(hpv) Die Streckenabschnitte Pany-St. Antönien und Frösch sind fertiggestellt, weitere Abschnitte folgen.
Streckenabschnitt Pany-St. Antönien
Wer das Swiss-Bike-Masters schon einmal bestritten hat, weiss, dass die Strecke alles von ihm abverlangt. Während der Aufstieg nach Pany noch auf einer Teerstrasse, gefolgt von einer Bergstrasse bis zur Alp Bova recht locker war, begann das Terrain auf dem Teilstück zwischen Alp Bova und Aschüel bereits schwieriger zu werden. Der Streckenabschnitt war geprägt von engen Passagen, Wurzeln und Steinen. Unangenehm vor allem, da sich nach 10 km das Feld noch nicht so in die Länge gezogen hat und schwächere Fahrer den ganzen Fluss zum stocken brachten.
Die Gemeinde Pany hat nun die Gebr. Vetsch für die Wegsanierung beauftragt und mit Unterstützung von Gemeindearbeitern von St. Antönien mit einem Kleinbagger Wurzeln und Steine entfernt und das Weglein zu einem guten Bike-Trail ausgebaut. Der Fahrerfluss dürfte an dieser Stelle am diesjährigen Swiss-Bike-Masters zur Freude der Fahrer bedeutend grösser sein.
Aufstieg Frösch
Aufstiege, wo man das Bike tragen muss, gehören zu einem Rennen wie dem Swiss-Bike-Masters. Der Aufstieg Frösch bei Kilometer 37 hatte es aber in sich. Wurzeln, Steine und Kies machten den Aufstieg in den Klickschuhen zu einer Tortur und oft erlitten die Fahrer dabei Krämpfe. Deshalb haben Fahrer diese Passage auch zu Recht bemängelt.

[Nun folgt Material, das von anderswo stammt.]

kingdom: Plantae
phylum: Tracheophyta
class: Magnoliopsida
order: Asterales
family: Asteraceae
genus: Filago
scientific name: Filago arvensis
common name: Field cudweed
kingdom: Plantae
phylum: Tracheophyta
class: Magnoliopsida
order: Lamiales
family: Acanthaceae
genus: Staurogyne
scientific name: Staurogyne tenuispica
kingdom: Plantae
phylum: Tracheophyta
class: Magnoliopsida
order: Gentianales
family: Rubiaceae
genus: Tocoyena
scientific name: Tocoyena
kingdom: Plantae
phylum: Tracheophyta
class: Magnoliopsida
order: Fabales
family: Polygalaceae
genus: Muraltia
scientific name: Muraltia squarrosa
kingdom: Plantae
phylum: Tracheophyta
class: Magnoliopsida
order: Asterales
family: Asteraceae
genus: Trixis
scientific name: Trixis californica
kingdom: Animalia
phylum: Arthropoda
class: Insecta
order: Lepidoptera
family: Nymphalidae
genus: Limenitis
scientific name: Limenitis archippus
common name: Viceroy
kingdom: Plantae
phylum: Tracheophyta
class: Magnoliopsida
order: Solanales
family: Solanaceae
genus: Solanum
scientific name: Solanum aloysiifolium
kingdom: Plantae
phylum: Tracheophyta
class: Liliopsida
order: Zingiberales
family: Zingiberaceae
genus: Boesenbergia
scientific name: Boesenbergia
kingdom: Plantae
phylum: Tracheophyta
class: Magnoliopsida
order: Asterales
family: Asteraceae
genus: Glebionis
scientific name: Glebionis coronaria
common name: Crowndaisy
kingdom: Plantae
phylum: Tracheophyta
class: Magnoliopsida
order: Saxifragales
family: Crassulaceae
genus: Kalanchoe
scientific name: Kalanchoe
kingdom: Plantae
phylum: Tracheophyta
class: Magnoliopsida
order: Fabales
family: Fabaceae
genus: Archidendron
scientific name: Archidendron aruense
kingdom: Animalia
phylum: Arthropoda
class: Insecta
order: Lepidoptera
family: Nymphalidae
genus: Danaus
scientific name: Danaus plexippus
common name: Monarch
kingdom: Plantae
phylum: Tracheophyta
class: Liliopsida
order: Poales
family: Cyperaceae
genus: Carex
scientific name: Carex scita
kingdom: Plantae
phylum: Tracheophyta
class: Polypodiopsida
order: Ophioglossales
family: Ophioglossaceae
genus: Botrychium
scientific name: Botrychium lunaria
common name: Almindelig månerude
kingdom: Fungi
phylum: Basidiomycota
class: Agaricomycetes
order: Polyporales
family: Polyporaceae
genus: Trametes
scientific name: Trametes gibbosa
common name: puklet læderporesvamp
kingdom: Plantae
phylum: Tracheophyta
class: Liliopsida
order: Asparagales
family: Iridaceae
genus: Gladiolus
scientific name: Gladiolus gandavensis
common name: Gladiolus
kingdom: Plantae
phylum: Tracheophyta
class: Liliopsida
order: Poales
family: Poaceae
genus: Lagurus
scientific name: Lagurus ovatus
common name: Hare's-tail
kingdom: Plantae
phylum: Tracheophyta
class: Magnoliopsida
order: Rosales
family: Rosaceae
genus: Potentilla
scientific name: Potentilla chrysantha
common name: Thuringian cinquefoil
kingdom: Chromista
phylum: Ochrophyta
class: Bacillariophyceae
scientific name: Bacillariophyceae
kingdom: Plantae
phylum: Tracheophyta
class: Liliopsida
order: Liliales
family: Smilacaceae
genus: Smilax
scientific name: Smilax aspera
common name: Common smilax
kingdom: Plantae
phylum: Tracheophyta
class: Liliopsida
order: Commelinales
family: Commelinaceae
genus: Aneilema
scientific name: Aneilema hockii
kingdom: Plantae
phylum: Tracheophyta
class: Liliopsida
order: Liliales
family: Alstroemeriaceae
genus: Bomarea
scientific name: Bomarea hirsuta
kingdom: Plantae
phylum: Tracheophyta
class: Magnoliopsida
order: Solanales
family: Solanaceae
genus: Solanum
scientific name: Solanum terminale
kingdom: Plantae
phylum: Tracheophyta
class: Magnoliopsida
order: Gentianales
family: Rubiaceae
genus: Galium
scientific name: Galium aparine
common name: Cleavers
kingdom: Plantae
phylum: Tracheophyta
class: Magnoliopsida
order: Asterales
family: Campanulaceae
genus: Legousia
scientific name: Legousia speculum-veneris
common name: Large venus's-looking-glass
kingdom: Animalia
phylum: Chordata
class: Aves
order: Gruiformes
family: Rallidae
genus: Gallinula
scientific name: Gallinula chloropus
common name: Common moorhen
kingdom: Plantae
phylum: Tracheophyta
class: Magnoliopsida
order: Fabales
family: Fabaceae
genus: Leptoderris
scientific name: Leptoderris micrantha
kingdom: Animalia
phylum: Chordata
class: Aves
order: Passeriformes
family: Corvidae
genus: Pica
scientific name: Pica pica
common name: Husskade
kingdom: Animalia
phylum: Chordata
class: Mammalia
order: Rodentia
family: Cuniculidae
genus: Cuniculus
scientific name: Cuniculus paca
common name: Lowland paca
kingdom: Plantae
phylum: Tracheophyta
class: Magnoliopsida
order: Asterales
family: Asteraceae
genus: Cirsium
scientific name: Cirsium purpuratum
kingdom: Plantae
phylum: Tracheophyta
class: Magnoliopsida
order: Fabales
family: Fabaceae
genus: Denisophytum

Die Realschule Küblis hat nun Wurzeln und Steine entfernt. Bei heiklen Passagen wurden sogar Tritte eingebaut. Die Problematik dieses Streckenabschnittes dürfte somit auch ausgeräumt sein.
Gute Zusammenarbeit mit den Gemeinden
Das Swiss-Bike-Masters war vor ein paar Monaten an einem Tiefpunkt angelangt und man stellte sogar die diesjährige Austragung in Frage. Statt den Kopf in den Sand zu stecken hat man aber selbstkritisch nach Fehlern gesucht und das Konzept überarbeitet. Unter anderem war schnell klar, dass auch an der Strecke gearbeitet werden musste. Es ist schön zu sehen, wie die Gemeinden, deren Territorium vom Fahrertross durchfahren wird, nun alles geben, um eine optimale Strecke zur Verfügung zu stellen. Dies ist nicht selbstverständlich, aber eine gute infrastrukturelle Investition in den Tourismus. Herzlichen Dank an die Gemeinden.